Guest Column: How we can create a clean and reliable electric grid
Published 9:15 pm Monday, February 21, 2022
- Guest Column
More and more utility customers are embracing the “prosumer” revolution, purchasing and bringing solar, energy storage, wind and other clean energy resources onto the electric grid.
Such action becomes important as severe weather puts pressure on our power supply. For example, a year ago, more than 400,000 Oregon residents lost power during a winter storm.
In some areas, Oregon utilities are beginning to pay for prosumers’ resources, technologies that can help green the grid and even avert power emergencies. But utilities need to do more.
Both Portland General Electric (PGE) and PacifiCorp offer their customers incentives for purchasing solar or solar plus storage. Hopefully, this will create more prosumers who install and take advantage of clean energy.
PGE is now offering a Smart Battery Pilot under which it pays customers with energy storage – Tesla Powerwalls, for example – up to $40 a month for the ability to manage the batteries to support PGE’s system when needed.
Utilities need to offer more programs like PGE’s battery pilot under which prosumers are paid to lend their clean energy resources to the grid.
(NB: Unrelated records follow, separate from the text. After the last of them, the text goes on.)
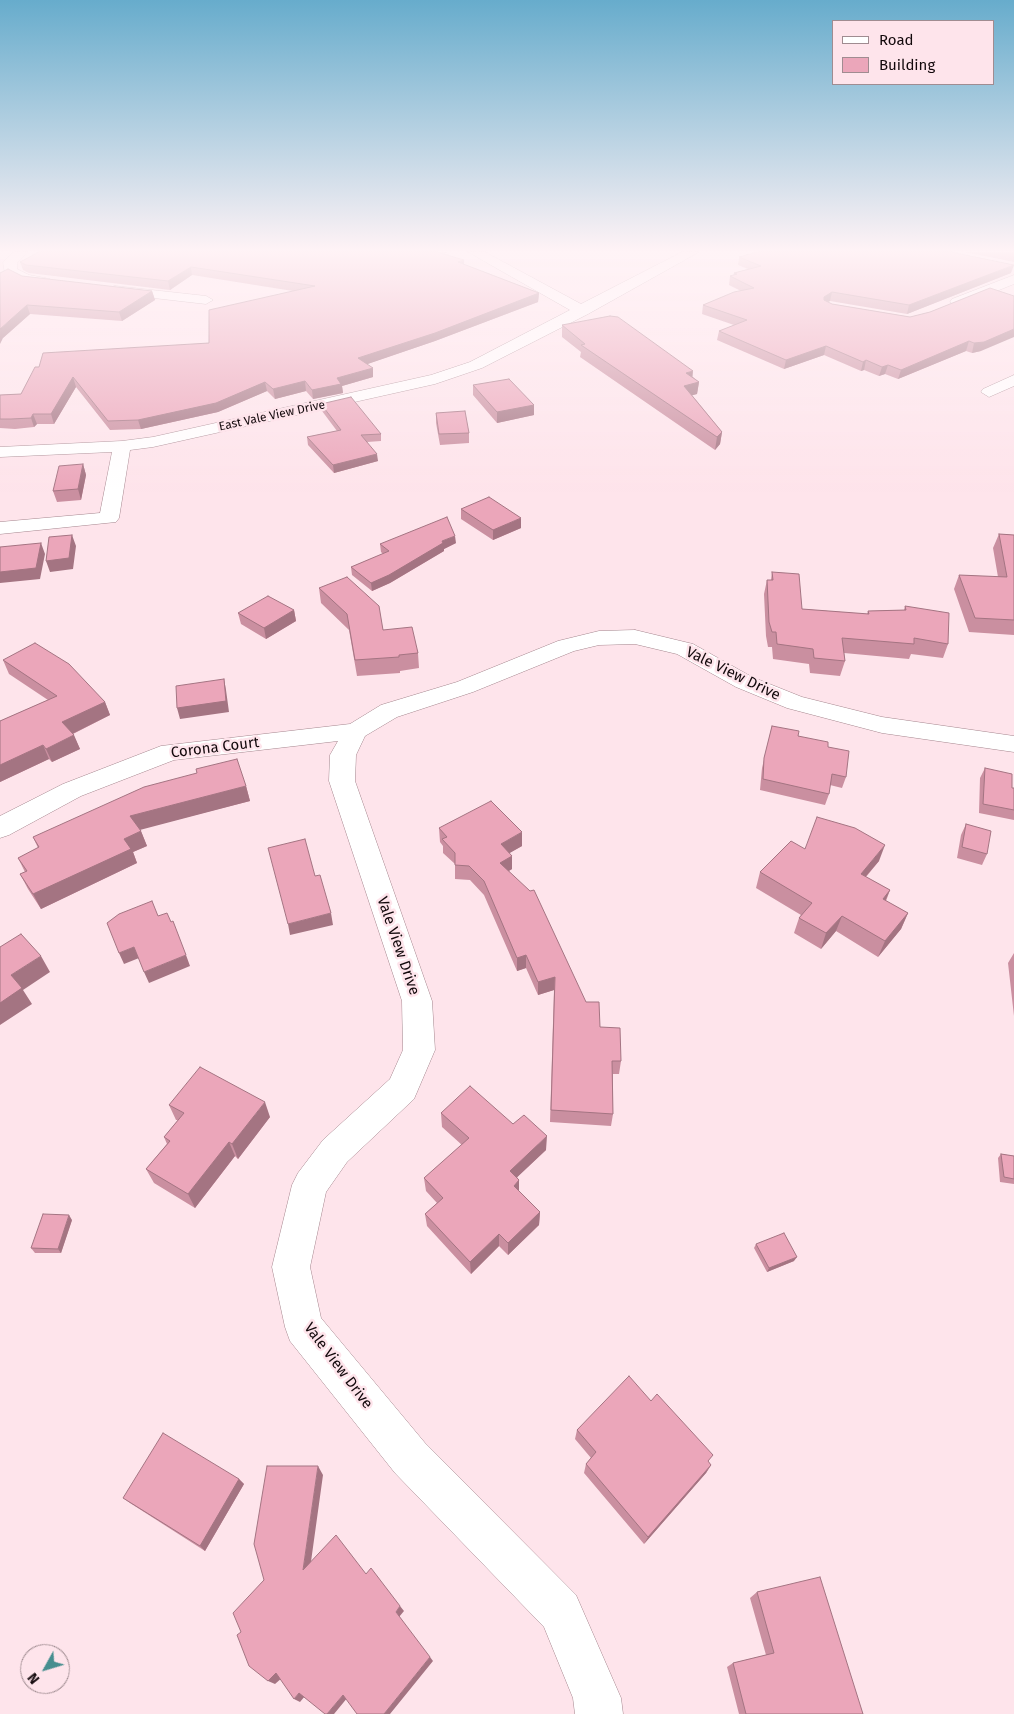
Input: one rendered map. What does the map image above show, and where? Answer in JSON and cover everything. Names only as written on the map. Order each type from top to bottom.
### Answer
[{"type":"street","name":"East Vale View Drive","points":[[0,452],[122,446],[152,442],[435,379],[476,365],[540,332]]},
{"type":"street","points":[[989,392],[1014,380]]},
{"type":"street","points":[[0,528],[110,518],[122,446]]},
{"type":"street","name":"Vale View Drive","points":[[599,1714],[597,1698],[560,1611],[410,1458],[304,1327],[291,1267],[310,1185],[335,1151],[402,1089],[418,1050],[417,1001],[342,781],[343,755],[356,731],[389,710],[465,687],[566,646],[599,638],[635,637],[686,649],[744,682],[795,703],[882,725],[1014,744]]},
{"type":"street","name":"Corona Court","points":[[0,828],[72,790],[170,752],[356,731]]},
{"type":"building","points":[[209,332],[438,332],[358,358],[373,368],[337,378],[341,384],[312,390],[305,381],[273,389],[265,382],[216,403],[138,420],[108,421],[73,377],[51,414],[33,414],[31,418],[0,419],[0,395],[21,394],[35,367],[39,367],[43,353],[209,343]]},
{"type":"building","points":[[570,332],[639,332],[693,371],[686,373],[699,382],[684,386],[722,432],[717,437],[581,345],[585,344]]},
{"type":"building","points":[[721,332],[1007,332],[984,342],[974,343],[969,341],[901,370],[888,365],[882,367],[866,360],[863,362],[826,346],[786,360]]},
{"type":"building","points":[[509,379],[534,405],[497,412],[473,385]]},
{"type":"building","points":[[351,397],[381,434],[361,435],[377,454],[333,465],[307,437],[341,430],[321,404]]},
{"type":"building","points":[[465,411],[469,433],[439,434],[436,413]]},
{"type":"building","points":[[83,464],[78,489],[53,491],[59,466]]},
{"type":"building","points":[[489,497],[521,518],[493,530],[461,509]]},
{"type":"building","points":[[447,517],[455,536],[442,541],[443,543],[389,575],[371,583],[351,567],[389,551],[380,544]]},
{"type":"building","points":[[999,534],[1014,535],[1014,620],[975,618],[959,575],[1007,577]]},
{"type":"building","points":[[72,535],[69,558],[46,561],[49,537]]},
{"type":"building","points":[[41,543],[36,568],[0,572],[0,547]]},
{"type":"building","points":[[772,572],[799,574],[802,609],[869,614],[868,611],[906,610],[905,606],[949,613],[948,644],[914,638],[914,644],[842,638],[845,661],[814,658],[813,649],[777,644],[776,632],[772,632],[769,622],[767,580],[773,580]]},
{"type":"building","points":[[347,577],[379,606],[383,630],[412,627],[418,653],[399,655],[399,657],[355,660],[347,614],[319,588]]},
{"type":"building","points":[[268,596],[294,610],[264,628],[238,613]]},
{"type":"building","points":[[35,643],[69,664],[105,702],[62,722],[74,735],[46,749],[43,745],[0,765],[0,721],[57,696],[3,660]]},
{"type":"building","points":[[224,679],[226,701],[177,708],[176,686]]},
{"type":"building","points":[[772,726],[799,731],[798,736],[828,742],[828,747],[849,751],[846,777],[832,774],[829,794],[763,779],[764,758]]},
{"type":"building","points":[[237,759],[246,786],[130,816],[141,831],[124,839],[131,849],[33,894],[20,874],[27,871],[18,858],[39,847],[33,837],[144,787],[197,773],[196,769]]},
{"type":"building","points":[[985,768],[1012,774],[1014,810],[983,804]]},
{"type":"building","points":[[491,801],[522,832],[501,844],[512,856],[500,863],[530,891],[534,890],[586,1002],[599,1002],[600,1027],[620,1028],[621,1061],[612,1061],[613,1114],[551,1110],[555,977],[538,982],[526,955],[517,958],[484,881],[469,866],[455,865],[455,853],[442,839],[447,837],[439,828]]},
{"type":"building","points":[[817,817],[855,828],[885,845],[861,874],[890,890],[883,899],[908,913],[885,941],[842,916],[826,933],[799,918],[812,903],[760,872],[791,841],[805,849]]},
{"type":"building","points":[[966,824],[991,831],[987,854],[962,847]]},
{"type":"building","points":[[305,839],[315,876],[320,875],[331,913],[288,924],[268,848]]},
{"type":"building","points":[[152,901],[158,916],[167,913],[171,922],[173,921],[186,955],[144,972],[134,947],[119,953],[107,923],[119,914]]},
{"type":"building","points":[[21,934],[41,956],[11,975],[22,988],[0,1003],[0,947]]},
{"type":"building","points":[[200,1067],[265,1102],[232,1144],[229,1142],[188,1194],[146,1169],[170,1141],[164,1137],[184,1113],[169,1105]]},
{"type":"building","points":[[470,1086],[513,1124],[524,1115],[547,1136],[510,1171],[519,1180],[514,1186],[540,1212],[508,1243],[499,1234],[470,1262],[425,1214],[443,1198],[424,1178],[469,1138],[441,1113]]},
{"type":"building","points":[[1001,1154],[1014,1156],[1014,1179],[1004,1177]]},
{"type":"building","points":[[43,1214],[69,1215],[58,1249],[31,1248]]},
{"type":"building","points":[[784,1233],[797,1257],[769,1268],[756,1244]]},
{"type":"building","points":[[629,1376],[651,1401],[657,1394],[713,1455],[708,1461],[711,1465],[648,1537],[586,1464],[596,1452],[577,1430]]},
{"type":"building","points":[[163,1433],[239,1479],[200,1546],[123,1498]]},
{"type":"building","points":[[267,1466],[318,1466],[303,1570],[336,1535],[366,1574],[371,1568],[400,1606],[396,1612],[430,1657],[384,1714],[357,1714],[343,1695],[325,1714],[299,1693],[294,1699],[276,1673],[268,1681],[249,1666],[237,1635],[241,1632],[233,1613],[264,1580],[254,1544]]},
{"type":"building","points":[[820,1577],[863,1714],[746,1714],[733,1663],[774,1653],[757,1592]]}]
This would be especially helpful in Central Oregon, which is blessed with plenty of sunshine that can be converted to solar energy.
Oregon could look to California, where San Diego Gas & Electric (SDG&E) and the Marine Corps Air Station Miramar inked a deal under which Miramar would provide the utility with generation from its clean energy microgrid (consisting of solar and storage) during September and October 2021. The goal was to help avert electricity emergencies due to hot weather.
When prosumers feed electricity to the grid from their clean energy sources — or use their home resources to separate from the grid and reduce demand when utility resources are strained — they’re helping avoid blackouts. They’re ensuring utilities, businesses and households don’t fire up polluting fossil fuel generators.
With programs like PGE’s Smart Battery Pilot and, in California, the agreement between SDG&E and Miramar, utilities have the opportunity to help keep the grid from becoming overtaxed.
Prosumers who share their clean resources with the grid can also help utilities manage their “peak” or highest demand periods without requiring utilities to invest in building “peaker” plants, which are often based on fossil fuels.
Energy storage batteries and electric vehicle batteries are often sitting unused in houses or businesses. Oregon utilities need to take advantage of these and other resources and help move the transition to clean energy forward.
To achieve this goal, we need national and state policies that alter archaic rules and regulations. These policies were created before technology advancements began giving businesses and consumers more control over their energy supply. Many of these rules and regulations involve utility requirements, rate structures and territorial restrictions.
California policymakers are working on enacting some measures that benefit prosumers. For example, California SB 379 calls for shortening local governments’ approval process for firing up homeowners’ solar and storage systems. This type of policy would be helpful in Oregon.
Also helpful would be measures requiring utilities to approve the interconnection of clean energy projects to utility systems within a specific time frame. Too often, homeowners and clean energy project developers must wait months for interconnection.
Prosumers can help ensure the grid is clean, flexible and reliable, especially with the aid of new policies. This becomes more and more important as extreme weather poses threats to the reliability of the grid.